PROBLEM STATEMENT →
Copy nothing but the lines below running from the line containing "channels | 55% 48% |" through the line containing "audiences | 19% 24% |", both end lines included.

STORED DATA →
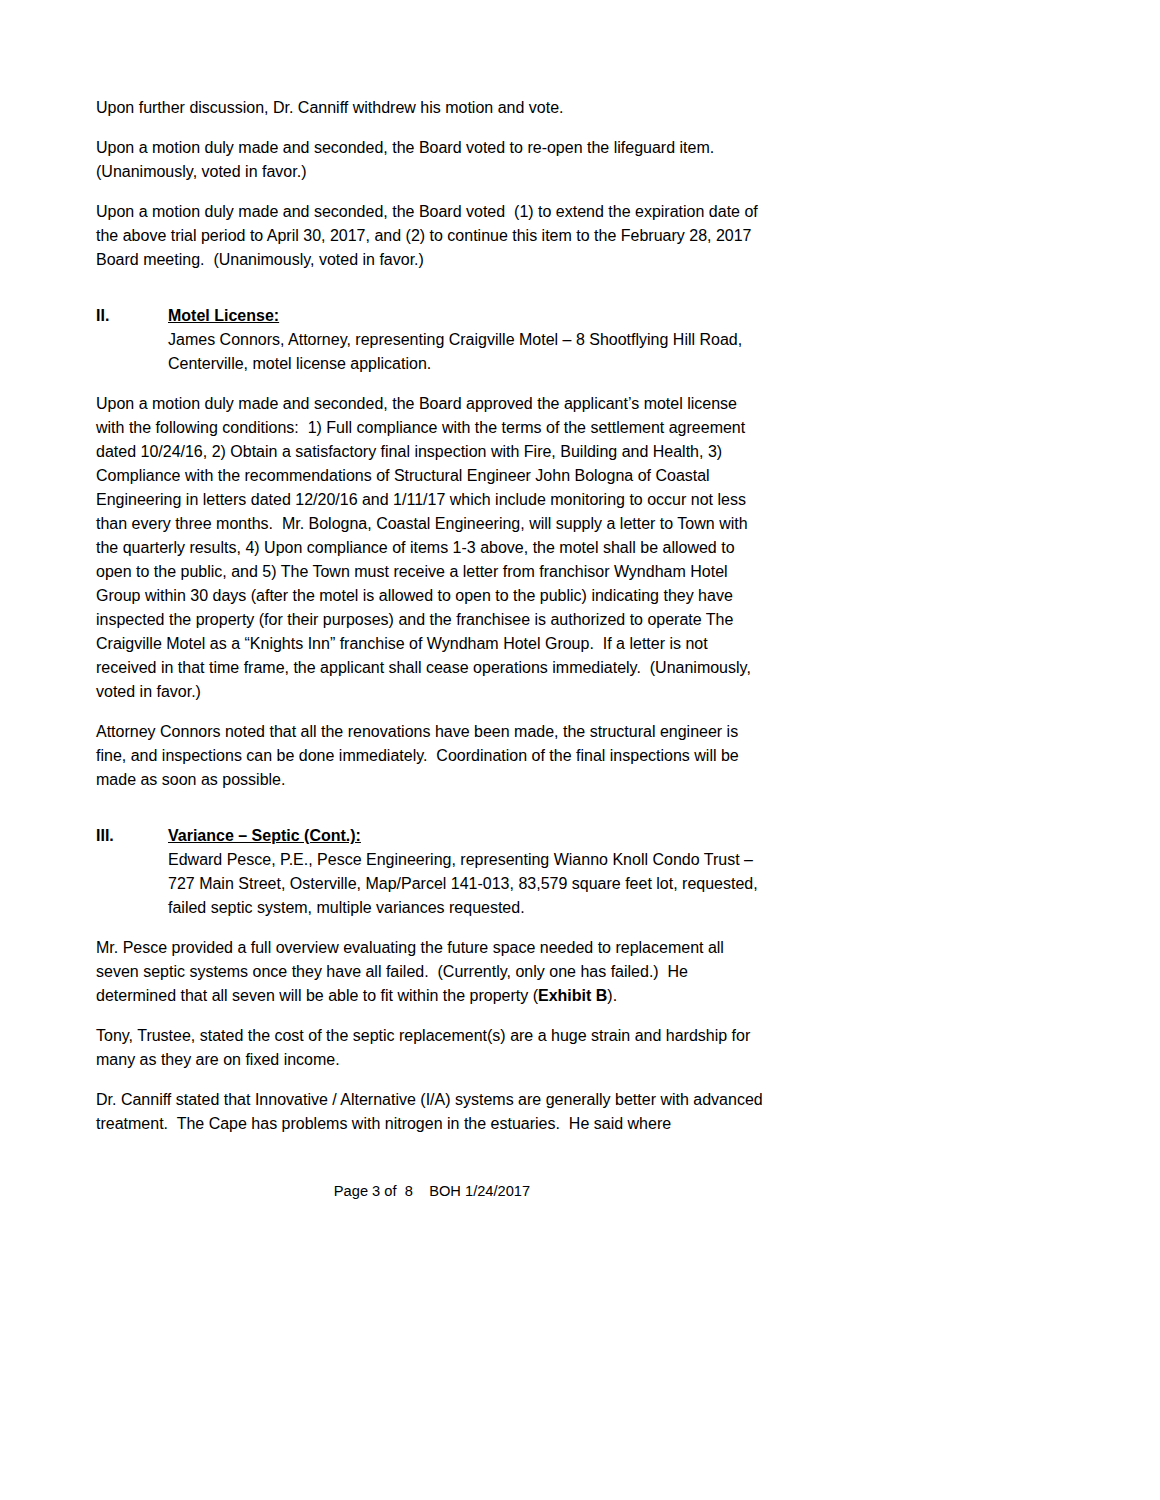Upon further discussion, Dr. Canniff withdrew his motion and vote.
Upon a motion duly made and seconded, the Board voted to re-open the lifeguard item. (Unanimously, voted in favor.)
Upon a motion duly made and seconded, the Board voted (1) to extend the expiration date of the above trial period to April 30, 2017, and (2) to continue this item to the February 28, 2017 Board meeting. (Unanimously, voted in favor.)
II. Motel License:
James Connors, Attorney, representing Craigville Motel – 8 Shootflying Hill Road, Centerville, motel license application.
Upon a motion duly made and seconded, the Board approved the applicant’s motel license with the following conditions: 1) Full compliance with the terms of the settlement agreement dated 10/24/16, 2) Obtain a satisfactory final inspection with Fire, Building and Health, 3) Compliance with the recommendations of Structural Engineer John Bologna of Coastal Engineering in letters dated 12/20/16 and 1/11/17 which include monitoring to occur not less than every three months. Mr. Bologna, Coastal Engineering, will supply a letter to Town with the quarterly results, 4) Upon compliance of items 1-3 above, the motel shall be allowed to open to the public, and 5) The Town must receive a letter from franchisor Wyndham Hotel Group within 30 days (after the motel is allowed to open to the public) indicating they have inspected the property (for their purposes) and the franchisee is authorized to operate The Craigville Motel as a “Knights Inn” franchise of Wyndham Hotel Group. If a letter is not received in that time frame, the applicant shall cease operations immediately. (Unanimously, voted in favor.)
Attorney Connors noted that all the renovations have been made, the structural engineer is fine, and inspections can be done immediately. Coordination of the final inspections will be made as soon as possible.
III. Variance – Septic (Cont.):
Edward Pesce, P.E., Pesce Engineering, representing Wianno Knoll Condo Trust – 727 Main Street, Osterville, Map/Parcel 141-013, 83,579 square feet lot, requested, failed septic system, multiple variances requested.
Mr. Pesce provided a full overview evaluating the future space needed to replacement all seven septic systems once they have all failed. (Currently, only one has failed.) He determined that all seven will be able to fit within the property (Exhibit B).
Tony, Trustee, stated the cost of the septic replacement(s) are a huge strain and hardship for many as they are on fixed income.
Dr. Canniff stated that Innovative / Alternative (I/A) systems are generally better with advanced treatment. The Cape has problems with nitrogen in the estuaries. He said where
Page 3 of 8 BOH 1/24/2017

---

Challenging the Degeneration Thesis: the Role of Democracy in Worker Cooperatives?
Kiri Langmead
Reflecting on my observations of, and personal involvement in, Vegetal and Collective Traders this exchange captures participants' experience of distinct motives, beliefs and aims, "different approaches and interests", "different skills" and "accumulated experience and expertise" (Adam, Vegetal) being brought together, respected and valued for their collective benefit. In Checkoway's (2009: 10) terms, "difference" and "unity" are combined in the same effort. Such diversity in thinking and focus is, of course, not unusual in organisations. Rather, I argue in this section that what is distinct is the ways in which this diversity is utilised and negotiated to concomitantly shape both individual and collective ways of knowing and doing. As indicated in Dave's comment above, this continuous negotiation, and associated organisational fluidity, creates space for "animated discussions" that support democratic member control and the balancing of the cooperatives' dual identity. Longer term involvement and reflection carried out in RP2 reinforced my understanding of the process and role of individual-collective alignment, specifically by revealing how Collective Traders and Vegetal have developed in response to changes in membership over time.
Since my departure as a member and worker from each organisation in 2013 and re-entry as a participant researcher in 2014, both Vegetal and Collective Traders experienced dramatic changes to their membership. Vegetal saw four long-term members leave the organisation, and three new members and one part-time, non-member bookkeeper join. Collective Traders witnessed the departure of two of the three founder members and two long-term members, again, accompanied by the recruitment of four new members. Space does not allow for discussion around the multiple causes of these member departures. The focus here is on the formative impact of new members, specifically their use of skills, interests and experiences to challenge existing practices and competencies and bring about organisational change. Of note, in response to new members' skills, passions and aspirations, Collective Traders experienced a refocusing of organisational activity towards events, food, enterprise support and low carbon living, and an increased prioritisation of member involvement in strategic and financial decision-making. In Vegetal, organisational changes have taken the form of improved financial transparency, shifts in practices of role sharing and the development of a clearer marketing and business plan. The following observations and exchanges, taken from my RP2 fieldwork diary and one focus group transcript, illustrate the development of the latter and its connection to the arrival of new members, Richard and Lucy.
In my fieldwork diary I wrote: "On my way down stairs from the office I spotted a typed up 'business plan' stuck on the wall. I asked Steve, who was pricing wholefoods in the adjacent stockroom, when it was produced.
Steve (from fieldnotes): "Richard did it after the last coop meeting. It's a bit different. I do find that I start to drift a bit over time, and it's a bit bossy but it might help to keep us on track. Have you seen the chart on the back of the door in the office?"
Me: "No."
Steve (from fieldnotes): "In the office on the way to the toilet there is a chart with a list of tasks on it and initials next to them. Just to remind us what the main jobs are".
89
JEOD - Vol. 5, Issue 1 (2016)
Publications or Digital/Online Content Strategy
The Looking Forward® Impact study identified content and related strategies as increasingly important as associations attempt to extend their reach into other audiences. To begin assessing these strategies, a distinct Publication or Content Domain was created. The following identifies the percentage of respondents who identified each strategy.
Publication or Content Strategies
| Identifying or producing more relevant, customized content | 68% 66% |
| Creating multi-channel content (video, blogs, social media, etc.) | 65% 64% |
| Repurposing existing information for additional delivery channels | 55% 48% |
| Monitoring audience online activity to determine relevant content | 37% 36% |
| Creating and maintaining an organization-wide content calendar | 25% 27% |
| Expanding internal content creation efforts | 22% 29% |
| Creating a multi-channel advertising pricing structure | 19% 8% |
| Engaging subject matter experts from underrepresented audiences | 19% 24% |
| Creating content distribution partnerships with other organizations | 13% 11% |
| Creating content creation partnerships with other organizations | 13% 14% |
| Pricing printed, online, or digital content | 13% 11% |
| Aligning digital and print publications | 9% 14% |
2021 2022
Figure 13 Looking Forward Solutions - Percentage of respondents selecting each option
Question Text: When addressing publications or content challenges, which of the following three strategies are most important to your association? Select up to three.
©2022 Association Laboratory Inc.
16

RESPONSE TO THE EXERCISE →
| Repurposing existing information for additional delivery channels | 55% 48% |
| Monitoring audience online activity to determine relevant content | 37% 36% |
| Creating and maintaining an organization-wide content calendar | 25% 27% |
| Expanding internal content creation efforts | 22% 29% |
| Creating a multi-channel advertising pricing structure | 19% 8% |
| Engaging subject matter experts from underrepresented audiences | 19% 24% |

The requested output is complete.